Today the excitement and thrill with genetics and genetic testing definitely causes excesses of inappropriate application of this particular technology. For example, the same US News and World Report magazine published another article
Romance in a Box? Company Offers Genetic Love Matches about several genetic testing companies that
"are promising to match couples based on the DNA testing, touting the benefits of biological compatibility." While this claim is certainly has very little scientific basis (somehow cosmetic scents are not taking into consideration - read the article) and ridiculously far stretched at the time of the publication thousands people tried it. Interestingly enough, it seems that the magic number
$99 as price of the test seems what people feel "fair" to pay to give it a try.
... GenePartner, a Swiss company that works with matchmakers and dating sites, has tested more than 1,000 people, according to chief scientific officer Tamara Brown. Some were already coupled and took the test out of curiosity.
The GenePartner Test is $99, and will be offered at the dating site sense2love.com when it relaunches next month.
GenePartner is still operating today, but the
test cost today is actually higher- $249. It would be probably correctly to guess that they have no shortage of customers. At the same time
several partner sites that were offering GenePartner tests in the past --
Sense2Love, Eventful Dating and
SuccessMatch -- are no longer in the business.

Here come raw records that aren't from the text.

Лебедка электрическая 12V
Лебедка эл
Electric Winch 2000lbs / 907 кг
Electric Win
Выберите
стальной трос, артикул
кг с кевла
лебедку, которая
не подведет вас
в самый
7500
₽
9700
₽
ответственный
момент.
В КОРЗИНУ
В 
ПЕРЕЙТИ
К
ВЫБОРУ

It is not new that people have high hopes for a new technology regardless whether it is snake poison or oil or genetic testing. Unfortunately, often unscrupulous sales people try to take advantage of hopes and vulnerability of consumers who hope to benefit from the new technologies. Some might say that consumers should be saved from themselves while others see nothing wrong in taking advantage of naivete and luck of understanding of the new technologies by consumers regardless whether they are exotic financial products such as mortgages and derivatives or genetic testing. However, the society as whole suffers if the cheating occurs on a mass scale. The inaccurate and misleading genetic tests are much more dangerous than knockoff of designers bags or watches or bootlegged DVDs or CDs. Not only they create unnecessary social anxieties, false and inaccurate diagnoses that lead to significant social costs, but they actually cause disappointment with a particular technology when the ungrounded hopes do not materialize and lead to delays and setbacks of progress.